Retinitis pigmentosa (RP) refers to a group of inherited retinal dystrophy that affects the photoreceptors and retinal pigment epithelium; resulting in blindness usually after several decades. Prevalence of RP is approximately 1/3,000 to 1/5,000. There is broad variability in age of onset, rate of progression and secondary clinical manifestations. The first sign of retinitis pigmentosa is usually a loss of night vision (nyctalopia) due to loss of rod function, which becomes apparent in adolescence or earlier. Later, patients develop peripheral visual field impairment, and overtime loss of central vision, usually at late stages, often around adulthood. Clinical diagnosis of RP is based on the presence of night blindness and peripheral visual field defects, lesions in the fundus, hypovolted electroretinogram traces, and decreased or abolished responses as measured by electroretinography (ERG). To date, there are no proven or effective cures for RP. Treatment is primarily aimed at slowing progression of the disease by sunlight protection and vitamin therapy, treating the complications (cataract and macular edema), and helping patients to cope with the social and psychological impact of blindness.
There are various inheritance patterns for RP, including autosomal dominant (30-40%), autosomal recessive (50-60%) and X-linked (5-15%). To date, more than 3,000 different mutations in over 60 different genes or loci are currently known to cause non-syndromic RP. Mutations in the RP1 gene (8q11.2-q12.1), which encodes rhodopsin, have been identified in patients with retinitis pigmentosa 1.

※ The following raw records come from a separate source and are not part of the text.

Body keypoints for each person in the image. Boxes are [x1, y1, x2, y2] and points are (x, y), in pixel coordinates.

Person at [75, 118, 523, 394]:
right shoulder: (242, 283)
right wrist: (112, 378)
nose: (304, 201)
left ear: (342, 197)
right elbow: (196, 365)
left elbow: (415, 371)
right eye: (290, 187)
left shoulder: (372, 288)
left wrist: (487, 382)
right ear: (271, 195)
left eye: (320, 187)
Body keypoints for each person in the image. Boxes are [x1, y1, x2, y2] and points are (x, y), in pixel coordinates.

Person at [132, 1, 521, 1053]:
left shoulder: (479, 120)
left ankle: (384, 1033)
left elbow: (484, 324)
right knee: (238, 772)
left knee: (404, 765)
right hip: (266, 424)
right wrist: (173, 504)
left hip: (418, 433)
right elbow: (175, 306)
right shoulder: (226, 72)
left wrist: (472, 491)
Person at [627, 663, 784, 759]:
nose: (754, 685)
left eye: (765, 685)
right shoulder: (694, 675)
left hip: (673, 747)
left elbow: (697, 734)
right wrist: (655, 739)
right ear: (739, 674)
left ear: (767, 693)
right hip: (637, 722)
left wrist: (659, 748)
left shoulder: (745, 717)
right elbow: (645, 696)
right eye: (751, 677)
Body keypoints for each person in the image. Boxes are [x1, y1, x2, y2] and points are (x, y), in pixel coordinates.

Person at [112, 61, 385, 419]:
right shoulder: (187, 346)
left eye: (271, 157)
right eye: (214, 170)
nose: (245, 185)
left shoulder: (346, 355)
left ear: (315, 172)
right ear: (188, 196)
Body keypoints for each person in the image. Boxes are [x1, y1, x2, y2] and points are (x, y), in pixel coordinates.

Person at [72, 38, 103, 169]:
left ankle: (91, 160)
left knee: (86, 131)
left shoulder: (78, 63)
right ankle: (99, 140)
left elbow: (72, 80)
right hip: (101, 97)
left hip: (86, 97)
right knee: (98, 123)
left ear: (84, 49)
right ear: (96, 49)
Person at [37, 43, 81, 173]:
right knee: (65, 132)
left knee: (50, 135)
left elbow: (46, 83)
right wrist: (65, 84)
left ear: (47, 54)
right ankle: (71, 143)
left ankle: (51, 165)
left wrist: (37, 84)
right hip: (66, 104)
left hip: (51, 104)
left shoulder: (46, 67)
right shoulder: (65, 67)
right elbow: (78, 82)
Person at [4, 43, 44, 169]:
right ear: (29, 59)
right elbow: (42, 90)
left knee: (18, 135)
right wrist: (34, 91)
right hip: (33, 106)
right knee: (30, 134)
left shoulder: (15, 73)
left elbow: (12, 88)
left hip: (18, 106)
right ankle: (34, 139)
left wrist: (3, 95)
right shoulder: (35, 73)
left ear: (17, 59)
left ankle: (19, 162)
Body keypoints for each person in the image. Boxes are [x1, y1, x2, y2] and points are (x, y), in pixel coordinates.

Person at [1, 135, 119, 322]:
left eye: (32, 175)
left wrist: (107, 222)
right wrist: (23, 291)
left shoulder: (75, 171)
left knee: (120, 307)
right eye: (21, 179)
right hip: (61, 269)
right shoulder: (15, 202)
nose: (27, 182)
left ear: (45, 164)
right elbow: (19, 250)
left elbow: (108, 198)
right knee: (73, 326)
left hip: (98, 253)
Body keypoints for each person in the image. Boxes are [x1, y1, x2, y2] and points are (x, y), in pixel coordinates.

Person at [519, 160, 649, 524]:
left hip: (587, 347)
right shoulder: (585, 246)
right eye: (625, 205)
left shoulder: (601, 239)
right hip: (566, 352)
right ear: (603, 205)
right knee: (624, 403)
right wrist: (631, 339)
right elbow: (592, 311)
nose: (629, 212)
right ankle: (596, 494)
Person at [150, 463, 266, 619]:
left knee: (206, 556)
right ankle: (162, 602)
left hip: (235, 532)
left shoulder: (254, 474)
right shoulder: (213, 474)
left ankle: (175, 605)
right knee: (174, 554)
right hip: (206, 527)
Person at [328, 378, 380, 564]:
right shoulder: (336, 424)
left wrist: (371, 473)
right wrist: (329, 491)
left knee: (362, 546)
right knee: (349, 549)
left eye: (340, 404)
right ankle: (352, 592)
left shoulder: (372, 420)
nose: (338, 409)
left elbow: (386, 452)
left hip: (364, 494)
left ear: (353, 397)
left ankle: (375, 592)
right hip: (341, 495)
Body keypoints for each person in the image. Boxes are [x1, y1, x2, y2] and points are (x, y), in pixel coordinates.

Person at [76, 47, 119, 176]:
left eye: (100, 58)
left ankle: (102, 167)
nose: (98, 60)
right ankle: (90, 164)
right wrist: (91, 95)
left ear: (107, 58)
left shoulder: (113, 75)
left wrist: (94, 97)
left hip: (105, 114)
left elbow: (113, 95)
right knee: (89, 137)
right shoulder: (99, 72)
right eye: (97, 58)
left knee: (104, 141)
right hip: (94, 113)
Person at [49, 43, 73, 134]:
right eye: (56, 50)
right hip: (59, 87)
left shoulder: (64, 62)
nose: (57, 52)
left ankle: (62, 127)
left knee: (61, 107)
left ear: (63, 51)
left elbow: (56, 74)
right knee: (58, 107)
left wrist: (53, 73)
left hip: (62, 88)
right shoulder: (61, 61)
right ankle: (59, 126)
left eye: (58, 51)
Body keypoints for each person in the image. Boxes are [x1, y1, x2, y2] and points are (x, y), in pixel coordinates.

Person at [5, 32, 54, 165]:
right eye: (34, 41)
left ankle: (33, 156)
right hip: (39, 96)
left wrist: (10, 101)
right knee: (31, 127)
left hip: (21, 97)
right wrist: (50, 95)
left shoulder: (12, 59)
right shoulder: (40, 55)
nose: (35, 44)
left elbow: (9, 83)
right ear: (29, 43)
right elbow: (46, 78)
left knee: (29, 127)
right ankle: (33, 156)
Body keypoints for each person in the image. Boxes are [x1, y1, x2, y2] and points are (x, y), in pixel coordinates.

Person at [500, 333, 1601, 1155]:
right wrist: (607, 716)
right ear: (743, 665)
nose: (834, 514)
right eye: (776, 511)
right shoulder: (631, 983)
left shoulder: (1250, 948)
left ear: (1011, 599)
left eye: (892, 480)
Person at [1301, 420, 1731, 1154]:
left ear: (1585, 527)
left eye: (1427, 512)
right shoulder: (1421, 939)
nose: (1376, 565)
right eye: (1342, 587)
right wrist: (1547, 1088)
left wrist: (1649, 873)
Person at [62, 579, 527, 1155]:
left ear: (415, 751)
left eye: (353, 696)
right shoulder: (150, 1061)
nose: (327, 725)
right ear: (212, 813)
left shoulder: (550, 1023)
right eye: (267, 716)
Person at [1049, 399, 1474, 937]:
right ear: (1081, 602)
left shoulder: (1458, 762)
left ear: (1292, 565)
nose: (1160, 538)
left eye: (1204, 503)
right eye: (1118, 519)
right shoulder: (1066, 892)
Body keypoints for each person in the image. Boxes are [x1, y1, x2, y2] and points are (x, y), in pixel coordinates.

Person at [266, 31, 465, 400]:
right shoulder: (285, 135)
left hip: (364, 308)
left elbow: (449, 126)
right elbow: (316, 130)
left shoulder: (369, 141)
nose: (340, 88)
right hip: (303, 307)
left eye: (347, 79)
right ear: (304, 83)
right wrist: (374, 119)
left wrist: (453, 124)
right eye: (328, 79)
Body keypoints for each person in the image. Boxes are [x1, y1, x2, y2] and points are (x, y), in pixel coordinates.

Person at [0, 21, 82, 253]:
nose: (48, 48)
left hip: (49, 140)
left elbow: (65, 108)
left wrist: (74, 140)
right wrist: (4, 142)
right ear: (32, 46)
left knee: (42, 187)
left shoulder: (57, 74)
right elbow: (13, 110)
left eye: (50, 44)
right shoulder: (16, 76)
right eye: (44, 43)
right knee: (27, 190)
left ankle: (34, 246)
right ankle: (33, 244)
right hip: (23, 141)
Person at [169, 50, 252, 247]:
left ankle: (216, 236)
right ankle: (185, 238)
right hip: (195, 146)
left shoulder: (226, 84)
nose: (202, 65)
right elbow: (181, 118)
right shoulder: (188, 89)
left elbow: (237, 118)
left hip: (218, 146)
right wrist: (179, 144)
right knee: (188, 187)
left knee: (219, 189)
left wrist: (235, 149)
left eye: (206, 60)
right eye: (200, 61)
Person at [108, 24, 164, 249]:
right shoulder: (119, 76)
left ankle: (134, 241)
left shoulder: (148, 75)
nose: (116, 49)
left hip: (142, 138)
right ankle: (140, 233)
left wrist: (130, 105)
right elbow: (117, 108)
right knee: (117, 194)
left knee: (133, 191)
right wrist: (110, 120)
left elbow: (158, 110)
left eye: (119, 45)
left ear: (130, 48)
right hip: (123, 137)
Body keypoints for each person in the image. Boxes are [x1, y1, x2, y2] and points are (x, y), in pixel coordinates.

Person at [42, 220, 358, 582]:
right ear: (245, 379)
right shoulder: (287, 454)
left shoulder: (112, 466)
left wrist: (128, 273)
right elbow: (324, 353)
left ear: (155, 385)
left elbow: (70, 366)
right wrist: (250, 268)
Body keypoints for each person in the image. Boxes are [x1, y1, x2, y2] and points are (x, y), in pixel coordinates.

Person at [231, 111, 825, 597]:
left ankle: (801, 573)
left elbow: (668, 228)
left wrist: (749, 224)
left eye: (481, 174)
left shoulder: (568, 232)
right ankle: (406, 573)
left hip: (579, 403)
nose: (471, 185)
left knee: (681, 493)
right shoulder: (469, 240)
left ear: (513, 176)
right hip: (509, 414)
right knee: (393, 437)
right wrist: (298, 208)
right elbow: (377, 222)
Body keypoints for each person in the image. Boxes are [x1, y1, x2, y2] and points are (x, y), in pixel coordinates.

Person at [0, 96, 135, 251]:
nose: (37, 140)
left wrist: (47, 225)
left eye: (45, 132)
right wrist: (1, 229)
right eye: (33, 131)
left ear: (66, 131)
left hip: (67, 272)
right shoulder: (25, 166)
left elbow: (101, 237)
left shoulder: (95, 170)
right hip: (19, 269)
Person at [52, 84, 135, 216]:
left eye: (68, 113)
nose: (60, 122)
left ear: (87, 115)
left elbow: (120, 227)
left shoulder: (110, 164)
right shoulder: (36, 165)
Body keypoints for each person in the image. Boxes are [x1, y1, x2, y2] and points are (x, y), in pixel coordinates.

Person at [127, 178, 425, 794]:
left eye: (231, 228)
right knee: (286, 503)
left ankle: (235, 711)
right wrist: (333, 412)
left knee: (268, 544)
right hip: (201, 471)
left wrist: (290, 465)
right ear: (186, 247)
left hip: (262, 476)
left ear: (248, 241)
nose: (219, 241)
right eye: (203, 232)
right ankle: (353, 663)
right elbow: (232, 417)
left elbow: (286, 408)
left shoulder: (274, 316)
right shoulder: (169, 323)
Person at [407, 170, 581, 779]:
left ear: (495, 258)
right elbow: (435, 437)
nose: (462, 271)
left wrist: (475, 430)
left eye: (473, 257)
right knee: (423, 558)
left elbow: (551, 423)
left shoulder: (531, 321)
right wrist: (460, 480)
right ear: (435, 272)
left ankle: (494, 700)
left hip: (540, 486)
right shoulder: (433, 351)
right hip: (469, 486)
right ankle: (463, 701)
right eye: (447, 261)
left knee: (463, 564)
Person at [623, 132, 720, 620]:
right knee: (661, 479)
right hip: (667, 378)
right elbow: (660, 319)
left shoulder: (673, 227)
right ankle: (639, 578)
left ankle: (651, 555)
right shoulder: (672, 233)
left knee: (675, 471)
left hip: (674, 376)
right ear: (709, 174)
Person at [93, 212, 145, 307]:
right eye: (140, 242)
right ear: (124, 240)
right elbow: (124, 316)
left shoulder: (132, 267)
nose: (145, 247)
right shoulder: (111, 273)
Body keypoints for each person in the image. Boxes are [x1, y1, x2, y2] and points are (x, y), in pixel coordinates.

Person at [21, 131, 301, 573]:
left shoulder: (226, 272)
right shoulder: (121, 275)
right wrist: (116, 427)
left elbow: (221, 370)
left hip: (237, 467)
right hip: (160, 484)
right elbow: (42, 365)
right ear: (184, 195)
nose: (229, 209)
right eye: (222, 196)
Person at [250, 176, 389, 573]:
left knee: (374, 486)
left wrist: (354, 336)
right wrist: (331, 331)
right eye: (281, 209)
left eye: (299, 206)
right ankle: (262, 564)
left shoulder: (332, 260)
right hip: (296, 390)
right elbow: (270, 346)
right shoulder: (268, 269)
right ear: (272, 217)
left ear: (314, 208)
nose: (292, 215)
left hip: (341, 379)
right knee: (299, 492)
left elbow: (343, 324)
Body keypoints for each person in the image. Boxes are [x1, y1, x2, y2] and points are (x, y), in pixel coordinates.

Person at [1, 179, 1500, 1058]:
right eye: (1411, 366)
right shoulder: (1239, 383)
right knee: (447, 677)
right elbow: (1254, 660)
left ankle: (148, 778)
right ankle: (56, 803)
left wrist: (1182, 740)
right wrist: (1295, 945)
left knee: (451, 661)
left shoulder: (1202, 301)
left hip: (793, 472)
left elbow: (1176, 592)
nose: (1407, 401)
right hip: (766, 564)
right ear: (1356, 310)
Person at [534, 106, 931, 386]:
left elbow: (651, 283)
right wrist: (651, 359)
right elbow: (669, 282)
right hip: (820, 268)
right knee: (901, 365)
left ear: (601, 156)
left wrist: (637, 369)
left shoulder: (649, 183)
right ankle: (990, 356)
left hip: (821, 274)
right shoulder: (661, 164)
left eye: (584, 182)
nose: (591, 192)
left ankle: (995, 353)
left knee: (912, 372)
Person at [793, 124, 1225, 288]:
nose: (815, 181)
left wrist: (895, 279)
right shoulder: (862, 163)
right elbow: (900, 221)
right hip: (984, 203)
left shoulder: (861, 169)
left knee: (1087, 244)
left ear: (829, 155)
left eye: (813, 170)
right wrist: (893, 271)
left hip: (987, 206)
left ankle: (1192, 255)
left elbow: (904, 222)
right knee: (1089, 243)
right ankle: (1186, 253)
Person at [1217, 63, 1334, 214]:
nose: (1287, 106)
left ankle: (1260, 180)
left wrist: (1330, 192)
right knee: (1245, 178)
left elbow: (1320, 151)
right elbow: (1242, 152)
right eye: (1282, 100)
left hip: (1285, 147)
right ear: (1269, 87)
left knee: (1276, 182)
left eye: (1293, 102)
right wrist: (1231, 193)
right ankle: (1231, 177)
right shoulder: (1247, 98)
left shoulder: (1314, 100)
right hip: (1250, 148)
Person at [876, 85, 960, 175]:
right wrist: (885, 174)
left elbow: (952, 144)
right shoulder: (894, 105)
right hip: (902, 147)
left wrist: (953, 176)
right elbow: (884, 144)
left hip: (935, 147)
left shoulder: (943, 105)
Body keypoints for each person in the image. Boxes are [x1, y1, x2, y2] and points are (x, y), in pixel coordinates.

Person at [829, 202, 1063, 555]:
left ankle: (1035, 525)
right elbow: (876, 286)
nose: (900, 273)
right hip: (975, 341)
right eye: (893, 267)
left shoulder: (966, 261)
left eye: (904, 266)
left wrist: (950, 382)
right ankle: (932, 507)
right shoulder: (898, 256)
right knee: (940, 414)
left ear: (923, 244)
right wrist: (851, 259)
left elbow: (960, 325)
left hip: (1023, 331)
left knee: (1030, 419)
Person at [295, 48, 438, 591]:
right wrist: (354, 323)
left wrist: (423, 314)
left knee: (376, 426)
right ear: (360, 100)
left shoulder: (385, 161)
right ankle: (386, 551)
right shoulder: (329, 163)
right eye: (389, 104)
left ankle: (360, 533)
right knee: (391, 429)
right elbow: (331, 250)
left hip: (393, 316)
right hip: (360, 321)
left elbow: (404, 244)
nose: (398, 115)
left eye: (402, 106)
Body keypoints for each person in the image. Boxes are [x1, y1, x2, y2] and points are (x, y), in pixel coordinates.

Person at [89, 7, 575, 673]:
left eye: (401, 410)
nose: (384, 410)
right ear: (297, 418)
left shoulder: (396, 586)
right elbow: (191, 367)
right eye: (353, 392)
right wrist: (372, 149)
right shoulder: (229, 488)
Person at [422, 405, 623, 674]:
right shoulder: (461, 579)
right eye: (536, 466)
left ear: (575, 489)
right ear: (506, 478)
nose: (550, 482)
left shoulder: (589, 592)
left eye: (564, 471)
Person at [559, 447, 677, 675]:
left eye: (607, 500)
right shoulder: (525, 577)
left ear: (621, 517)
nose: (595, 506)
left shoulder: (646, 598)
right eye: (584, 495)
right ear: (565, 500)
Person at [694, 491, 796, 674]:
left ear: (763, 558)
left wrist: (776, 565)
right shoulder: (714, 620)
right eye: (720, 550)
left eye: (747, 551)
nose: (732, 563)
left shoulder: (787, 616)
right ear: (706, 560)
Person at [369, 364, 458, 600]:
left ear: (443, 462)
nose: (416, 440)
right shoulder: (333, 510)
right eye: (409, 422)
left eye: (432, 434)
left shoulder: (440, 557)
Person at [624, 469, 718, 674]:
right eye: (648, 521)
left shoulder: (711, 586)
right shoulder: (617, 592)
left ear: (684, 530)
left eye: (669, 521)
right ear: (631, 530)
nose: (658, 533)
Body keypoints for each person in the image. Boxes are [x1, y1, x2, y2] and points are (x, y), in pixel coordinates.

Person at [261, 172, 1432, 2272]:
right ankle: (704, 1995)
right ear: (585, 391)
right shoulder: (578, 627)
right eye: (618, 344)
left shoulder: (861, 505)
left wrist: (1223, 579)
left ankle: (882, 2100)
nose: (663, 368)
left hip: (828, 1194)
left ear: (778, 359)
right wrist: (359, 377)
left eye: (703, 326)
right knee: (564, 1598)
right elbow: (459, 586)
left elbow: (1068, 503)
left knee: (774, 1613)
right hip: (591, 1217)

Al-Rashed et al. (2012) described 20 patients from six Arab families, with autosomal recessive retinitis pigmentosa. All families were consanguineous, and five of the families were multiplex. Using linkage analysis, homozygosity mapping, and direct sequencing of the RP1 gene, four novel mutations, all recessive, were identified in the affected patients. These mutations consisted of a homozygous nonsense mutation (c.4552A>T) in one family, a homozygous single base deletion (c.3428delA) in three families, a homozygous nonsense mutation (c.33396 G>A) in a sporadic case, and a homozygous frameshift mutation (c.3677_3678dupA) in one family. All these mutations were in exon 4, and they resulted in a truncated RP1 protein.